- **TEXT BLOCK**
** START **
So when language no longer can confine the understanding, one either speaks in pure mathematical symbols, and thus has some understanding, or one is a layperson (like myself) and are reduced to taking some things on (dare I say it) faith.



> I honestly have a lot of difficulty seeing that, and I am pretty fair minded about these things.  Many atheists and secular organizations have called for government and religion to be separated.  Polemicists like Hitchens and Harris have strongly criticized religion, even called the practicioners deluded and irrational.  But not once have I seen such people or organizations call for the private practice of religion (apart from stuff like denying your kids insulin) to be regulated or restrained in private.  Criticism is not the same thing as preventing you from worshiping.
> 
> If anything, I think that most religionists are more in danger from other religionists than the secular.  Once you reach a certain zealotry level, all the other sects and faiths become obviously wrong and must be controlled and fought against.   Look at the anti-Catholic prejudice in this mostly Protestant country in the 19th/early 20th century.



I was friends with Robin O'Hair, grand-daughter (and lookalike) of Madalyn Murray O'Hair (both tragically murdered). Believe me when I say that her grandmother's form of atheism was quite antithetical to religion of all sorts.  I don't recall any expression of suppression of private religious belief or practice, but demands for the removal of television shows that had religious components, banning churches, revoking non-profit status for churches (even such as Salvation Army which basically just do charitable work) while not demanding similar restrictions for non-profits which are not religious, and so on.  We're not just talking about taking 'In God We Trust' off of US currency, but banning such things as signs in front of churches.
** END **
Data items
** START **
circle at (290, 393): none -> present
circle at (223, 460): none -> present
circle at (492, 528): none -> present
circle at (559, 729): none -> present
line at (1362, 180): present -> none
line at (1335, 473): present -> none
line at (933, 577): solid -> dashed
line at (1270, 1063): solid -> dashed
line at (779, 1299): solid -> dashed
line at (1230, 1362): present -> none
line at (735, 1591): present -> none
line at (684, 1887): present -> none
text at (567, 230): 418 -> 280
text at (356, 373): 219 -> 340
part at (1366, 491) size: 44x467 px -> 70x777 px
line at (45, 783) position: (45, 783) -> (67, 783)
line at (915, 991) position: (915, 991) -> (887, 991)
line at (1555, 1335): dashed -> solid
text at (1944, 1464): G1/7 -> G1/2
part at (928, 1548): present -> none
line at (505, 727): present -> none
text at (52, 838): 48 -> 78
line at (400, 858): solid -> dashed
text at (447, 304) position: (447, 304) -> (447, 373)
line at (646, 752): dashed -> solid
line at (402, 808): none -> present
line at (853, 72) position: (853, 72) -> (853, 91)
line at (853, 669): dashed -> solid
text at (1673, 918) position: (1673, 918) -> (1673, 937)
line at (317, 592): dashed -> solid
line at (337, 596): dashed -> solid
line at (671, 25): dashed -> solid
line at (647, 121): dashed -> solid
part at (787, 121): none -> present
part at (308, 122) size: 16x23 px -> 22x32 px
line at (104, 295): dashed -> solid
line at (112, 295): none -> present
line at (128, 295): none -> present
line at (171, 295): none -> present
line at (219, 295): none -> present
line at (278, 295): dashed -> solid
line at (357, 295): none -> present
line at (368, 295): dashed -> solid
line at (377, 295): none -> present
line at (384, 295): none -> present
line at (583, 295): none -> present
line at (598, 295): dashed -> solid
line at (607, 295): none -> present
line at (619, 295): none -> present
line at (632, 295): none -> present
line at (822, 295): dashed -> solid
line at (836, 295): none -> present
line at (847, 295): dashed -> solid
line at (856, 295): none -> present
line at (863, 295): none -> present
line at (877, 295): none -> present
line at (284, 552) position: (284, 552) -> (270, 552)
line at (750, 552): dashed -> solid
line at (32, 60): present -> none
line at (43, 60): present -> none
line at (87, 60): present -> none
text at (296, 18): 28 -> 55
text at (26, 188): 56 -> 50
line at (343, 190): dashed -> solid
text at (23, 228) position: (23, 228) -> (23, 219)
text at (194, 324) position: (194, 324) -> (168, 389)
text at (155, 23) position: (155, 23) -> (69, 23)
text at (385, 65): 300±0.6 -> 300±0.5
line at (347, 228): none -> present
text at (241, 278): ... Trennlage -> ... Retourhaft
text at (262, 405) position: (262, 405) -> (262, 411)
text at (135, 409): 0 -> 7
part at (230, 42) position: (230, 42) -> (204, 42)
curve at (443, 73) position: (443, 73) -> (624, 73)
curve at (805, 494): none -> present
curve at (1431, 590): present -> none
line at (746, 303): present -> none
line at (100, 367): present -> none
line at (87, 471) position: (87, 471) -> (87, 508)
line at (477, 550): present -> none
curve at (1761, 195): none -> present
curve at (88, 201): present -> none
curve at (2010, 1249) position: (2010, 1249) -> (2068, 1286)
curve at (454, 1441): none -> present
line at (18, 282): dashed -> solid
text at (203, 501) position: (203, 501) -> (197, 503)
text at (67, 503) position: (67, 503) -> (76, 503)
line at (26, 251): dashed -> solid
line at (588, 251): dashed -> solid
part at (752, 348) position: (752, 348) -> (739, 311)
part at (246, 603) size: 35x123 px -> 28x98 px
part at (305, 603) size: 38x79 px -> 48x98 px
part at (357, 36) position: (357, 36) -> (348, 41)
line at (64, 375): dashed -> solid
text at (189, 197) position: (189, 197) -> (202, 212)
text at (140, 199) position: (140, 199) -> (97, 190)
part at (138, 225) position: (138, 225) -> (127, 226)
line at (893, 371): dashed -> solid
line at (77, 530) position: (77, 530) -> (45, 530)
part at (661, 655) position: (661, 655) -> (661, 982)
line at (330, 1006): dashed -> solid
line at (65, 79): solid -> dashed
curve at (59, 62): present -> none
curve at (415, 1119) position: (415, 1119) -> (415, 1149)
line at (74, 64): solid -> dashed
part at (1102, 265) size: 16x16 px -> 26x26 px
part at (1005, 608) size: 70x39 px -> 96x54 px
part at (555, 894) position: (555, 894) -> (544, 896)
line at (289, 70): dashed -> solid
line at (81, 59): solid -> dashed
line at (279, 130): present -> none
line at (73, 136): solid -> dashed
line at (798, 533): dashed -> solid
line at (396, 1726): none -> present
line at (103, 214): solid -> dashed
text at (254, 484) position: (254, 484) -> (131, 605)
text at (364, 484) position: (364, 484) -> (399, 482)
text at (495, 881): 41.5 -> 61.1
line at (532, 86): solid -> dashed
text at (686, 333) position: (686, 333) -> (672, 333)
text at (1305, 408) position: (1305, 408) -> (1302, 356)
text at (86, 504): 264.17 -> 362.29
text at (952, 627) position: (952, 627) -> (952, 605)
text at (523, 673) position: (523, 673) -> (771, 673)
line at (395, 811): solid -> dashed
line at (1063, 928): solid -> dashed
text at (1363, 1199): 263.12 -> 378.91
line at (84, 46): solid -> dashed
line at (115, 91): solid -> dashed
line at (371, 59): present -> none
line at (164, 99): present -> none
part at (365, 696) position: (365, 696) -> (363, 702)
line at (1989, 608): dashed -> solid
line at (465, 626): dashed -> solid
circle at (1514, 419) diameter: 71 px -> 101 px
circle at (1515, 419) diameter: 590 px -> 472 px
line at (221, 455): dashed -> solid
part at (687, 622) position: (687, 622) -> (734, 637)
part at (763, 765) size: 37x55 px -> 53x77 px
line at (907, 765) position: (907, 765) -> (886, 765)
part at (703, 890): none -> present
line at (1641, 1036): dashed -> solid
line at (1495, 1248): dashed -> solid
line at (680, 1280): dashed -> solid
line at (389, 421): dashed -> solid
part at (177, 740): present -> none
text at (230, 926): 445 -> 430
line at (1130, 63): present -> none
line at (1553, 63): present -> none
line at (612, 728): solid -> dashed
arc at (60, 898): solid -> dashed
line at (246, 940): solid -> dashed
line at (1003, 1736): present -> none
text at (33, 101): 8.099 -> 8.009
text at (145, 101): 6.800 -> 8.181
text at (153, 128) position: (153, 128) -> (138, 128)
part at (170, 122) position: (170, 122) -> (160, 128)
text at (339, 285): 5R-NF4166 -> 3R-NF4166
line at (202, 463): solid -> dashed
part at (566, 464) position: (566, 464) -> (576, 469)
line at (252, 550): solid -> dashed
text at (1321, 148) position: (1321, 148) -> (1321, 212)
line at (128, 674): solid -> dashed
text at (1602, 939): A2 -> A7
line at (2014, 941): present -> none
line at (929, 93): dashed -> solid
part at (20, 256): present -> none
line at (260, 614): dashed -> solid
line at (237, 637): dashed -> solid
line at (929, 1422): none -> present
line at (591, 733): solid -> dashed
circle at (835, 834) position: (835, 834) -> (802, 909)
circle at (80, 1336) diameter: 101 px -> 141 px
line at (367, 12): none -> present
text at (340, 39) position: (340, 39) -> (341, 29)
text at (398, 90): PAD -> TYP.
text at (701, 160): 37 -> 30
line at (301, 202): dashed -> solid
** END **
- **CHALLENGES**
(1) For each statement, state whether it agrees with the forum thread on atheism and religion. Answer yes or no and quote the deciding words of the thread. (a) Hitchens and Harris have strongly criticized religion. (b) The quoted reply holds that most religionists are in more danger from the secular than from other religionists. (c) The writer of the final paragraph recalls Madalyn Murray O'Hair's atheism expressing suppression of private religious belief.
(2) List every person named in the forum thread on atheism and religion.
(3) Pick up the forum thread on atheism and religion after its final sentence and continue it.
The rows of technical drawing difference data are unrelated to the forum thread on atheism and religion.

- **RESPONSES TO THE TASKS**
(1)
(a) Yes: "Polemicists like Hitchens and Harris have strongly criticized religion"
(b) No: "I think that most religionists are more in danger from other religionists than the secular"
(c) No: "I don't recall any expression of suppression of private religious belief or practice"

(2) Hitchens, Harris, Robin O'Hair, Madalyn Murray O'Hair

(3)
----------



## Empty Hands (Apr 28, 2010)

Bill Mattocks said:


> I was friends with Robin O'Hair, grand-daughter (and lookalike) of Madalyn Murray O'Hair (both tragically murdered). Believe me when I say that her grandmother's form of atheism was quite antithetical to religion of all sorts.



Ah yes, I had forgotten her.  She's a pretty rare sort.  Also one woman, and a handful like her, stacked up against an organized campaign that all but owns one major political party?  I don't see the "they each have a point" equivalency there.


----------



## Archangel M (Apr 28, 2010)

Bill Mattocks said:


> Actually, I can't quite wrap my head around either one!  None of it makes much sense to me.  But I somehow manage to get through the day! :asian:



And if there is a God/designer what makes anybody believe that they can honestly have a clear conception of what he/she/it is? 

The "anti-religion" types seem to like to define the faithful as believing that "God" is some sort of white haired guy with a crown hovering in a flying throne up in the sky. Or some sort of comic book character. Makes it easier to have a few "yuck-yucks" at their expense. Look at how complex and difficult to grasp our "science" has become. If there is a creator do we really believe it would be any easier to understand?


----------



## Empty Hands (Apr 28, 2010)

Archangel M said:


> The "anti-religion" types seem to like to define the faithful as believing that "God" is some sort of white haired guy with a crown hovering in a flying throne up in the sky.



I don't know where we got that idea...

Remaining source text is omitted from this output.